Apparently June is my month for reading and really liking books by Michal Ajvaz. I read and enjoyed The Other City last year (I wrote about it here), and this year I couldn’t resist The Golden Age when I saw it at the library. The back cover describes The Golden Age as “a fantastical travelogue by a modern-day Gulliver about a civilization he once encountered on a tiny island in the Atlantic,” where he lived for nearly three years, learning about the island and becoming “infected with the islanders’ way of perceiving the world” (9).
So, the island. The island has two cities on it: the upper city, where the islanders live, is built where a river flows across rock and splits, so there are many small islands and always the sound of water; the islanders channel water across roofs and into houses, making translucent water-walls inside or out. The lower city, which has broad streets and European-style buildings, is mostly empty; sand blows into vacant rooms, and glassless windows look out into silent courtyards. The islanders are attentive to sounds and movements that the narrator is used to perceiving as background: the rush of water, the ripplings of waves and sand and fabric; their attention to these things, the narrator things, is a privileging of the formless over the formed. For the islanders, many things are fluid: people change their names many times over the course of their lives; romantic relationships are loose and shift frequently; partners often spend significant periods of time living apart; people sometimes dwell for a time in one of the abandoned buildings in the lower town.
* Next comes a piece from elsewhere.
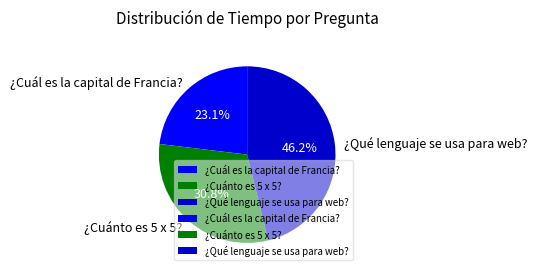

How many segments does this pie chart have?

3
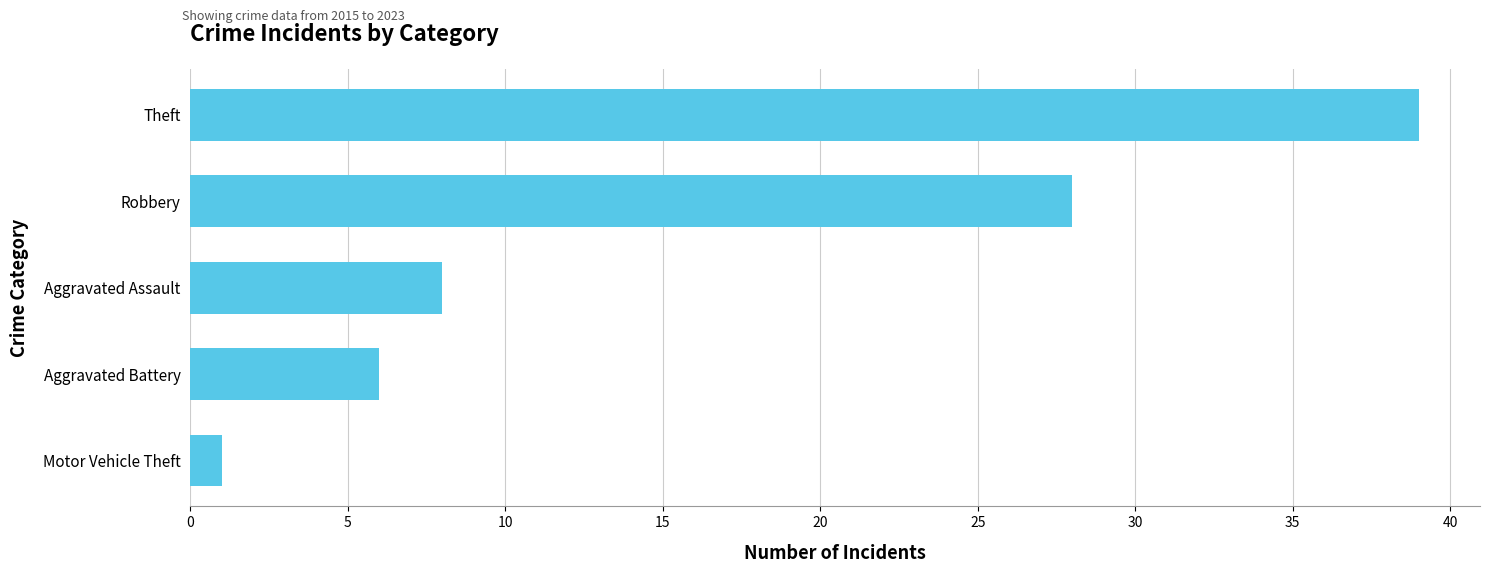

What is the average value?

16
In their houses with walls of water, the islanders hang mirrors; the narrator says that for the islanders, “images on walls of water and reflections in the mirror” are “independent objects that bear a certain relation to what is behind the wall of water or in front of the mirror, but this relation is no more remarkable than relations that exist among all things” (22). The mirror-world or the water-world, that is, is as valid as the other. Other things shift, too, and other boundaries blur: the written language of the islanders changes according to no pattern the narrator can see, and there’s a blurring between letters and pictures and letters and objects (which leads to a totally excellent digression, a story that someone in Paris told the narrator, about a man who sees a sentence spelled out in farm implements and then ends up on the roof the Galeries Lafayette at night, climbing on the department store’s neon letters to help him cross the roof safely).
The blurriest thing of all, though, is the Book of the islanders, a work that’s written by all of the islanders, together/anonymously, and that’s always changing as people add and remove sections, as passages get erased by water or added as folded-up bits of paper that get accordioned into pockets. The Book takes over this book, and it’s wonderful, a “maze of adventure stories, fairy tales and myths about rabbits, princes and princesses, whose descriptions, insertions, digressions, improbabilities and anachronisms knew no end,” layers on layers of stories within stories, meanderings, asides. “I came across all manner of things in the insertions,” the narrator says: “After a while nothing would surprise me: I might pull out of a pocket a cookbook, a guide to what seemed to be an imaginary town (complete with detailed street-map), an exorbitantly long description of a sunset, a bizarrely distorted retelling of European history, or descriptions of animals (some real, some imaginary)” (187). The narrator’s style itself becomes increasingly digressive and meandering, moving between worlds as easily as the Book does, and it’s exhilarating reading, story upon story upon story.